Aufgabenstellung:
**1.** Bis zu welcher Zeit nimmt die Studie laut dem Text über Schaufenster die Berliner Schaufenster in den Blick?
**2.** Setze den Text über Schaufenster nach seinem letzten Satz fort.

Ausgewählter Text:
_ _ _ _ _ _ _

Die knappe Vorstellung der methodischen Prämissen der Studie erweist sich freilich als ungenügend und mag einem Kürzungsverlangen des Verlages geschuldet sein. Das herangezogene Quellenmaterial entstammt ganz unterschiedlichen Provenienzen. Obschon die Untersuchung Schaufenster in Berlin von der Jahrhundertwende bis zum Ende der 1920er-Jahre und Schaufenster in New York bis in die 1960er-Jahre hinein in den Blick nimmt, handelt es sich nicht um eine vergleichende Arbeit im strengen Wortsinne. Der Erzählduktus der Arbeit ist eher additiv als komparativ, und es zeigt sich, dass die Geschichte des Schaufensters in den Vereinigten Staaten auf der Geschichte in Deutschland und Frankreich aufbaute. Das Erkenntnisinteresse der Kunsthistorikerin liegt nicht in einer Konsum-, Kommunikations-, Stadt- oder vielleicht Gesellschaftsgeschichte des Schaufensters schlechthin, sondern in der Geschichte des so genannten Künstlerschaufensters. Darunter versteht Schleif Theorien und Praktiken von Schaufenstergestaltungen, die ein wie auch immer geartetes Verhältnis zur Kunst aufweisen. Dieses weite, schwer greifbare Verständnis von „Schaufensterkunst“ unterfüttert sie durch die Bearbeitung sehr unterschiedlicher Quellengattungen: Vorgeführt und analysiert werden erstens Schaufenster als solitäre „Einzelstücke“, die von Künstlerpersönlichkeiten gestaltet wurden; zweitens theoretisierende Texte vor allem von Dekorateuren, welche das Schaufenster als tertium comparationis im Spannungsfeld von Kunst und Kommerz thematisierten; drittens aber auch zeitgenössische Werke der bildenden Kunst, welche das Schaufenster zum Sujet gemacht haben. Mit der Frage, ob und inwieweit Künstlerschaufenster als „Kunst“ gelten dürfen, ist ein vergleichsweise enger Blick auf diese Bühnen des Alltages gegeben, die zudem ausschließlich als ein großstädtisches Phänomen gelesen werden – ja sogar als ein Phänomen von Weltmetropolen wie Paris, New York und Berlin.

_ _ _ _ _ _ _

Bereitgestellte Daten:
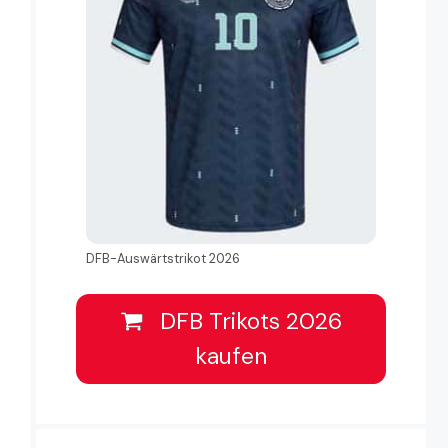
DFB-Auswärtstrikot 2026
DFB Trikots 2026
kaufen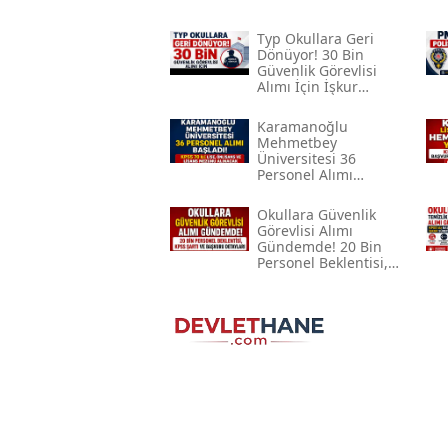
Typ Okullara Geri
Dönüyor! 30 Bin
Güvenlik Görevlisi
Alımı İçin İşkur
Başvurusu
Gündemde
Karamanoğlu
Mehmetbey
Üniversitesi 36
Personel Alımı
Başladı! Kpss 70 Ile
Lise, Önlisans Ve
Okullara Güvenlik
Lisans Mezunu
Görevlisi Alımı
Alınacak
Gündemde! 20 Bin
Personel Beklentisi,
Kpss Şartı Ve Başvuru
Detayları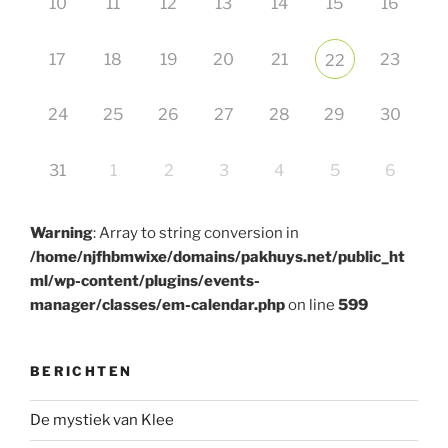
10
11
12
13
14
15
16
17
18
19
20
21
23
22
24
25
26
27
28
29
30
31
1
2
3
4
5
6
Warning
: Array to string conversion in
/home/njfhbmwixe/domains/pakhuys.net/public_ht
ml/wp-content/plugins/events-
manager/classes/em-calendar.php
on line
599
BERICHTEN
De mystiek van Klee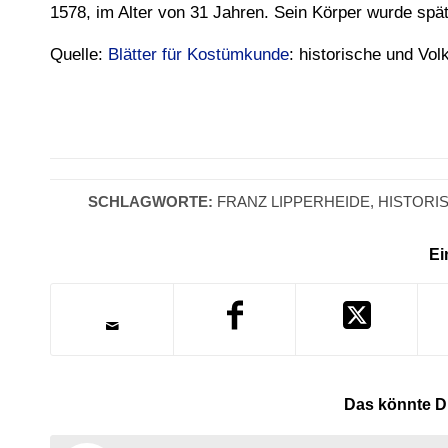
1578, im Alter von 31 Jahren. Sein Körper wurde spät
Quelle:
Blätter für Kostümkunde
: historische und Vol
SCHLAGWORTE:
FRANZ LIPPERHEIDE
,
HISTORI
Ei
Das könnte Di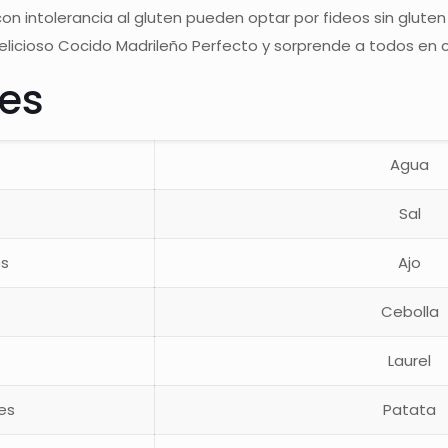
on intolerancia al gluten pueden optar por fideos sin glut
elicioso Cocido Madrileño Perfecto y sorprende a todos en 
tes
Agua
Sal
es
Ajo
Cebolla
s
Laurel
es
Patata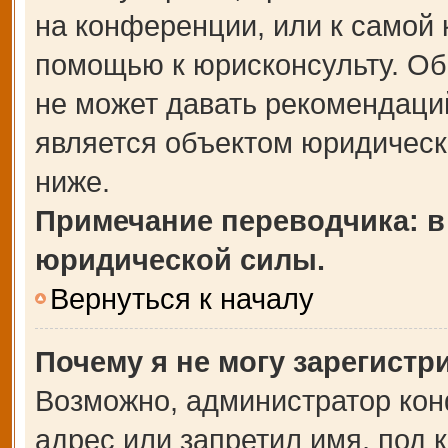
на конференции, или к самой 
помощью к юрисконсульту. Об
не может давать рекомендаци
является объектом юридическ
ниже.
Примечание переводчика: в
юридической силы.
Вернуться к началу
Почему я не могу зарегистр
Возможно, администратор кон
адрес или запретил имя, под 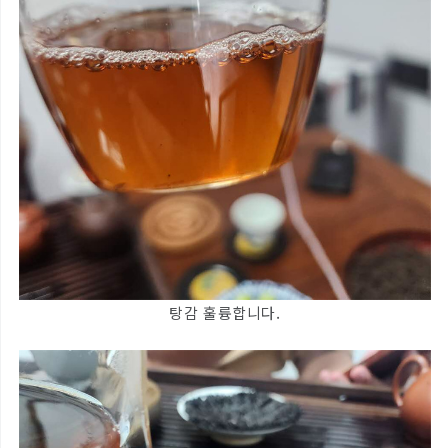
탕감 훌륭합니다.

_ _ _ _ _ _ _

Erwartete Ergebnisse:
**1.** Bis zum Ende der 1920er-Jahre.

**2.**
Seit der Jahrhundertwende bestimmte eine neue Generation von Schaufenstern das Straßenbild der Großstädte: Bis zu drei Meter hohe und mindestens ebenso breite Glasscheiben bildeten fortan jene Membranen der Geschäfte, die eine ausgeklügelte Dramaturgie des Lichtes im Schaufenster selbst ebenso wie im Ladeninneren ermöglichten. Der deutschsprachige Diskurs über die neue „Schaufensterkunst“ drehte sich vor dem Ersten Weltkrieg um eine zentrale ethische Forderung: Vor allem Autoren im Umfeld des Deutschen Werkbundes verlangten von den Auftraggebern, also den Händlern, wie von den Schöpfern der Schaufenster ein hohes gestalterisches Niveau – nicht im Interesse des Kommerzes, sondern im Interesse einer Erziehung der Massen. Schaufenster wurden also nicht nur als Medien des Ökonomischen, sondern vor allem als Medien des Sozialen und Kulturellen gedeutet, als Geschmack prägende moralische Anstalten für die Vielen. Dieses Programm wurde vielfach mit dem Verlangen nach „Sachlichkeit“ verknüpft, d.h. mit einem Plädoyer, den Schauraum nicht zu überladen, sondern die Ware in den Mittelpunkt der Auslage zu stellen. Dieses hohe Ideal der Werkbund-Autoren sollte 1914 in einer Ausstellung in Köln anhand einer exemplarischen Ladenstraße vorgeführt werden; die Musterschau scheiterte allerdings nicht nur aufgrund des Krieges, sondern auch am mangelnden Interesse seitens der Händler und der Gestalter.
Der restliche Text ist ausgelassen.